___ Task input

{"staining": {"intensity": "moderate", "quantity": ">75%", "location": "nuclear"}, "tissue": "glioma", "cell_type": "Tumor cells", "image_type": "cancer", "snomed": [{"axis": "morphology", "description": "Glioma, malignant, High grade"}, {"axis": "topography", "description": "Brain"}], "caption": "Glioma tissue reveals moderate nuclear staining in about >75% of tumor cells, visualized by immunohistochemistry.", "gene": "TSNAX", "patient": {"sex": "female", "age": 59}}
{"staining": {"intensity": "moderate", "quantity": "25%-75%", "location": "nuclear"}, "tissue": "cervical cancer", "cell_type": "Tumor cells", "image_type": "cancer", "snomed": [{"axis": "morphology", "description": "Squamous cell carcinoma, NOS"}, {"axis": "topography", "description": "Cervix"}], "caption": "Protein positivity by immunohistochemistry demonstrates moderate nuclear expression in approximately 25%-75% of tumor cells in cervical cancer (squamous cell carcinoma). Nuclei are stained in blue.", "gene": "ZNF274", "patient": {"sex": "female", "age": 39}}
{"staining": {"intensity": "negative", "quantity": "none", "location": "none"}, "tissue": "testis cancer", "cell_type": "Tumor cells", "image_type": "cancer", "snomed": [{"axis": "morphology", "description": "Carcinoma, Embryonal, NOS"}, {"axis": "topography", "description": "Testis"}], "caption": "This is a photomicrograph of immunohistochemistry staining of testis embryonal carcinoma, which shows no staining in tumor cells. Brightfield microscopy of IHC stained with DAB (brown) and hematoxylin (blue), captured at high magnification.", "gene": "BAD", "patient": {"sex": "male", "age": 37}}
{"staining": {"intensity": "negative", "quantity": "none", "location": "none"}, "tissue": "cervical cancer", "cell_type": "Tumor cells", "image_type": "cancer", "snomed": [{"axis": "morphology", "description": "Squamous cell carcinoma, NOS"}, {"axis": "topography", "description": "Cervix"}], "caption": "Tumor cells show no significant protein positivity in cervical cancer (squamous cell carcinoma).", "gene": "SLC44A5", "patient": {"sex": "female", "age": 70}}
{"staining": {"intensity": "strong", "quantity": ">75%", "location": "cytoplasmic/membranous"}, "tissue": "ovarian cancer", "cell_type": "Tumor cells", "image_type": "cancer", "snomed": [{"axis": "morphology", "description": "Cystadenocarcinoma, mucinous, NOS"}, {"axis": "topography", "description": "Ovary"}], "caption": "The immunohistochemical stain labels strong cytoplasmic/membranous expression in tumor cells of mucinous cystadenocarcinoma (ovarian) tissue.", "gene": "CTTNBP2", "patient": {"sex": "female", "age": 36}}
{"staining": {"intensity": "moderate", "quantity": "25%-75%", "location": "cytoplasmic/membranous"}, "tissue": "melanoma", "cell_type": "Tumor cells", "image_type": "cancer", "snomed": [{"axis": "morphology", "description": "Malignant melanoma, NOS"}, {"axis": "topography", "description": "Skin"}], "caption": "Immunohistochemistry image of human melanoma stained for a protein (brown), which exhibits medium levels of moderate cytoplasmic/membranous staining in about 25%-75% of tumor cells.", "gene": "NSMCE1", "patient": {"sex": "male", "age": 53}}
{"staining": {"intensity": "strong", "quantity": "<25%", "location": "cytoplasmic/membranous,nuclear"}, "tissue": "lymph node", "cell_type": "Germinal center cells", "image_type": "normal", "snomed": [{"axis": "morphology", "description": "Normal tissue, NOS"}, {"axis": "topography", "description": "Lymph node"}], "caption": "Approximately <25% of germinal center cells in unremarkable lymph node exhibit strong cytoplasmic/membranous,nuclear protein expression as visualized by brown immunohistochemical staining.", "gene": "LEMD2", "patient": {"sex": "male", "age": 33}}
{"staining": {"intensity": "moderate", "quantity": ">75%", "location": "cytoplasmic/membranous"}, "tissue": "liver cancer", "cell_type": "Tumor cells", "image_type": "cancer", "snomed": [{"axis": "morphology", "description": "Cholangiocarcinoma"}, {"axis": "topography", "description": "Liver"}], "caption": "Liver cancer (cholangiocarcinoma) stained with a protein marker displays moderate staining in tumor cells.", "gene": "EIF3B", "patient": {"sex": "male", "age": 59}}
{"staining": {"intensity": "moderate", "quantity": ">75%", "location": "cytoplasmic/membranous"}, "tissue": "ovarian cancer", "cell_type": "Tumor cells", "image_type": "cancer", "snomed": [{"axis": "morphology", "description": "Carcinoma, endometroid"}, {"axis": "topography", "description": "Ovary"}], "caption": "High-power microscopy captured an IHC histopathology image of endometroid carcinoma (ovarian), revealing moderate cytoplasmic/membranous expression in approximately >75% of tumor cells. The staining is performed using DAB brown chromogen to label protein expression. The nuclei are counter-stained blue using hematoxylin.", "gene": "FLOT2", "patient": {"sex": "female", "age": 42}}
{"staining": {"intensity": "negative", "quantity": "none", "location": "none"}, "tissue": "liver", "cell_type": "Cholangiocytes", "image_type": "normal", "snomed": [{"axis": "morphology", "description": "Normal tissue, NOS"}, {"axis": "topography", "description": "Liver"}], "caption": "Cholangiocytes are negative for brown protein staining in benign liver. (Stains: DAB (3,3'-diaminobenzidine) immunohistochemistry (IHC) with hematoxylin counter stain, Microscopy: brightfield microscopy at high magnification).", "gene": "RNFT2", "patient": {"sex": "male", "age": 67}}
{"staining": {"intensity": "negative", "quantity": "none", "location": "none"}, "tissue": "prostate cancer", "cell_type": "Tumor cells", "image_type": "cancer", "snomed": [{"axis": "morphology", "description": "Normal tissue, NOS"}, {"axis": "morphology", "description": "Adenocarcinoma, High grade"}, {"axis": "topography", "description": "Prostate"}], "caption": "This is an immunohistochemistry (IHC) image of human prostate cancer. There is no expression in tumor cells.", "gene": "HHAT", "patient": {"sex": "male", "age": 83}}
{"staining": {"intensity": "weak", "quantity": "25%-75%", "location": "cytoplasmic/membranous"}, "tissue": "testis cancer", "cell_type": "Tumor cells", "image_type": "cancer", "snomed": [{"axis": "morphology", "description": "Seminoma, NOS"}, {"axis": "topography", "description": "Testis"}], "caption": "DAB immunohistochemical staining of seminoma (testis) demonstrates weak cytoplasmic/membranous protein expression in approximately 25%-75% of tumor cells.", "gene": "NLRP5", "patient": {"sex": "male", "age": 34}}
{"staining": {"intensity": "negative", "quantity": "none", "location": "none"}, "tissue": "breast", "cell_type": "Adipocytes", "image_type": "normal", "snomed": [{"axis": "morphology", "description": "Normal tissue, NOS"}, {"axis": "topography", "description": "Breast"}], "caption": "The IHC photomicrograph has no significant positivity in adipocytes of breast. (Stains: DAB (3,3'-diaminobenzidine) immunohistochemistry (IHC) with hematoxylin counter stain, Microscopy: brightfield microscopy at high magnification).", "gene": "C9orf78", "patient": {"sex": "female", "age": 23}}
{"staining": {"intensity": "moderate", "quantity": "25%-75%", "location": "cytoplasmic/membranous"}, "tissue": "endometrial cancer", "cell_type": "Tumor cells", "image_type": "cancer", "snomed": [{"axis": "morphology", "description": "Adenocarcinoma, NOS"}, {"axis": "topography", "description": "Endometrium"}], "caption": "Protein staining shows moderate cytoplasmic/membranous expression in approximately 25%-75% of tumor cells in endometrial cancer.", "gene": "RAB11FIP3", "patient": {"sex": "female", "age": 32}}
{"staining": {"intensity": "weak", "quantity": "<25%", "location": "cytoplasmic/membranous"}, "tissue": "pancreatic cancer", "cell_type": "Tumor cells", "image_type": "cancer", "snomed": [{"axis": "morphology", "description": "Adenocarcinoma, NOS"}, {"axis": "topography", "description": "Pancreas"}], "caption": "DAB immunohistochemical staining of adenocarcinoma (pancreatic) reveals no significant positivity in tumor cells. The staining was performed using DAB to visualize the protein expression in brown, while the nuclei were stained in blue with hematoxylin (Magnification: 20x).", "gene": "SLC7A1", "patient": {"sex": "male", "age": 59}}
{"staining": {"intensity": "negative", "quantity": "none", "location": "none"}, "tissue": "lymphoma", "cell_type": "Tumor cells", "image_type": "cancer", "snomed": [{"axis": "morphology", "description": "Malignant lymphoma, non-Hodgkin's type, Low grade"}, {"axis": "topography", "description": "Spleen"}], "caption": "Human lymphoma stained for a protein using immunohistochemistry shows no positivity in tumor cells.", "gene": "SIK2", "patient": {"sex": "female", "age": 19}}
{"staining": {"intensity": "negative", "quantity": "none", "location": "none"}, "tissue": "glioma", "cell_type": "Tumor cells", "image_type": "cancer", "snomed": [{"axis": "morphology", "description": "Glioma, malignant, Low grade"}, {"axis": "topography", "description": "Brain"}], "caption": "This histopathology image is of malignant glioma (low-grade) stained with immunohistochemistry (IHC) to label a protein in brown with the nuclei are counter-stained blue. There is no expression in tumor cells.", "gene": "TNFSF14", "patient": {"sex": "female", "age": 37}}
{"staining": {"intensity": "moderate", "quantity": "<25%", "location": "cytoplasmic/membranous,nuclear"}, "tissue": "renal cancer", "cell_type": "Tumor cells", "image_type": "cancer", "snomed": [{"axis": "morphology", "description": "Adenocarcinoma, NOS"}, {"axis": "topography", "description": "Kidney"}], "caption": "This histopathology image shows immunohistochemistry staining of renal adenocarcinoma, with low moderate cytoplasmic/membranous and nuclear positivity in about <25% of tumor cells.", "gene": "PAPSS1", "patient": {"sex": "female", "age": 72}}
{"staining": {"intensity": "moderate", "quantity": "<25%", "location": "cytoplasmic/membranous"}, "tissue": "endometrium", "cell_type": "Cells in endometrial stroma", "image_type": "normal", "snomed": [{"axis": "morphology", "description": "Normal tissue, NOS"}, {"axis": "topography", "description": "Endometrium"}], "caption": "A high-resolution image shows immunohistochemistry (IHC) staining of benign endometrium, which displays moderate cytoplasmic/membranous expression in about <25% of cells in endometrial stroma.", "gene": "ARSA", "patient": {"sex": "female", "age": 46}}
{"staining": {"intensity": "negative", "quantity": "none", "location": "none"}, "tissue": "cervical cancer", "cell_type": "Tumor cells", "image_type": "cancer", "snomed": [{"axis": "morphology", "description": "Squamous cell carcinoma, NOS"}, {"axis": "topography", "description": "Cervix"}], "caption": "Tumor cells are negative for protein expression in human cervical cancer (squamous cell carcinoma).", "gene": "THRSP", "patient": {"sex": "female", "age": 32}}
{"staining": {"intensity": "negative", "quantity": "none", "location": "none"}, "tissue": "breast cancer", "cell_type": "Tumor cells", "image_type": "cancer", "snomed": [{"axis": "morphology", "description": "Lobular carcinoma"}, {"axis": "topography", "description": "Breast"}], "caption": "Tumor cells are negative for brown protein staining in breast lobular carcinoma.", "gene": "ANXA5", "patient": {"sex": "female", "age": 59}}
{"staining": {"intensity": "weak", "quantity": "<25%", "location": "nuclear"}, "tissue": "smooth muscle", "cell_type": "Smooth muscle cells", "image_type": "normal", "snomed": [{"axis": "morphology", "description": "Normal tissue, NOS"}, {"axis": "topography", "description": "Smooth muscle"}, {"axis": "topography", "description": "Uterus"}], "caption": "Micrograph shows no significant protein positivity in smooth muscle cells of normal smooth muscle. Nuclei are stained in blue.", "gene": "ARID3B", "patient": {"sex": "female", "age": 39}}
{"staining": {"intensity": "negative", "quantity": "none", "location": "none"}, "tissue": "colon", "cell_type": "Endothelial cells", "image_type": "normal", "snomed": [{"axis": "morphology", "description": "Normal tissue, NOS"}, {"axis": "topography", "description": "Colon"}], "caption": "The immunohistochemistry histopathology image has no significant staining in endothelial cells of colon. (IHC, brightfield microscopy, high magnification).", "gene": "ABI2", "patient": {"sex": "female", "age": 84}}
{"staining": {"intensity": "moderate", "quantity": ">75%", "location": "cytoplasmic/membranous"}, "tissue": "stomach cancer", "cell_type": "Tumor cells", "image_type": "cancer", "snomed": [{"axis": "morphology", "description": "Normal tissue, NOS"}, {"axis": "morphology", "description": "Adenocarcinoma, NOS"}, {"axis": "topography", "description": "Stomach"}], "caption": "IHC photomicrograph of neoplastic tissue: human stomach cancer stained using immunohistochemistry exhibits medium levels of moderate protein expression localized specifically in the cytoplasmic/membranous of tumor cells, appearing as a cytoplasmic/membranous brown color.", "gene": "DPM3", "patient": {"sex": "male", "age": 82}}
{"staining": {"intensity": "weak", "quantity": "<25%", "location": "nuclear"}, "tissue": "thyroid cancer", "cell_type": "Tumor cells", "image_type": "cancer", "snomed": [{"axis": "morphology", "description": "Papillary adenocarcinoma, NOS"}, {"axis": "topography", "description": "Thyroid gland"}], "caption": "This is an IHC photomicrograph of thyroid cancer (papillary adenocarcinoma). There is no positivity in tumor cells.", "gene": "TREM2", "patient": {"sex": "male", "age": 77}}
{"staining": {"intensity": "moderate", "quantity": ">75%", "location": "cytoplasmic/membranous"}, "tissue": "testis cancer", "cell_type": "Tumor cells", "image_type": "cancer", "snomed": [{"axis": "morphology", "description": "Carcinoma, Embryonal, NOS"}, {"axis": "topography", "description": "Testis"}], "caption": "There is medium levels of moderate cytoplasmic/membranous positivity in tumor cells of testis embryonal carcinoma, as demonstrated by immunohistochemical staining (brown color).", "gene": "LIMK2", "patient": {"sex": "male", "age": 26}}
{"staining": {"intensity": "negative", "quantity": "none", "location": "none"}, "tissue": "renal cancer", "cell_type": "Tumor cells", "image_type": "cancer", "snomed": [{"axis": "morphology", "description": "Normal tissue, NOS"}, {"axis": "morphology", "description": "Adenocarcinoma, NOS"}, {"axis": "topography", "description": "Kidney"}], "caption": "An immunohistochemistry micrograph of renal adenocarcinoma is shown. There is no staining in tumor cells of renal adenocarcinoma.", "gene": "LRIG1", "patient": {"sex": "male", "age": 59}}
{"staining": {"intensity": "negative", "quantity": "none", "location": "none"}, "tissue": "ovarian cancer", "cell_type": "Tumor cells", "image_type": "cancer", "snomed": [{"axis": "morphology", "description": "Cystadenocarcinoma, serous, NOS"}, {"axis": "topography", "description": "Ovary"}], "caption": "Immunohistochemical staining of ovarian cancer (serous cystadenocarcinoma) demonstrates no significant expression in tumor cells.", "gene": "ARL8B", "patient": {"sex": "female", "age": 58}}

______

Directions for this task: Look above and repeat, character for character, the lines from the first one to the line with "positivity by immunohistochemistry", counting both.

Task answer:
{"staining": {"intensity": "moderate", "quantity": ">75%", "location": "nuclear"}, "tissue": "glioma", "cell_type": "Tumor cells", "image_type": "cancer", "snomed": [{"axis": "morphology", "description": "Glioma, malignant, High grade"}, {"axis": "topography", "description": "Brain"}], "caption": "Glioma tissue reveals moderate nuclear staining in about >75% of tumor cells, visualized by immunohistochemistry.", "gene": "TSNAX", "patient": {"sex": "female", "age": 59}}
{"staining": {"intensity": "moderate", "quantity": "25%-75%", "location": "nuclear"}, "tissue": "cervical cancer", "cell_type": "Tumor cells", "image_type": "cancer", "snomed": [{"axis": "morphology", "description": "Squamous cell carcinoma, NOS"}, {"axis": "topography", "description": "Cervix"}], "caption": "Protein positivity by immunohistochemistry demonstrates moderate nuclear expression in approximately 25%-75% of tumor cells in cervical cancer (squamous cell carcinoma). Nuclei are stained in blue.", "gene": "ZNF274", "patient": {"sex": "female", "age": 39}}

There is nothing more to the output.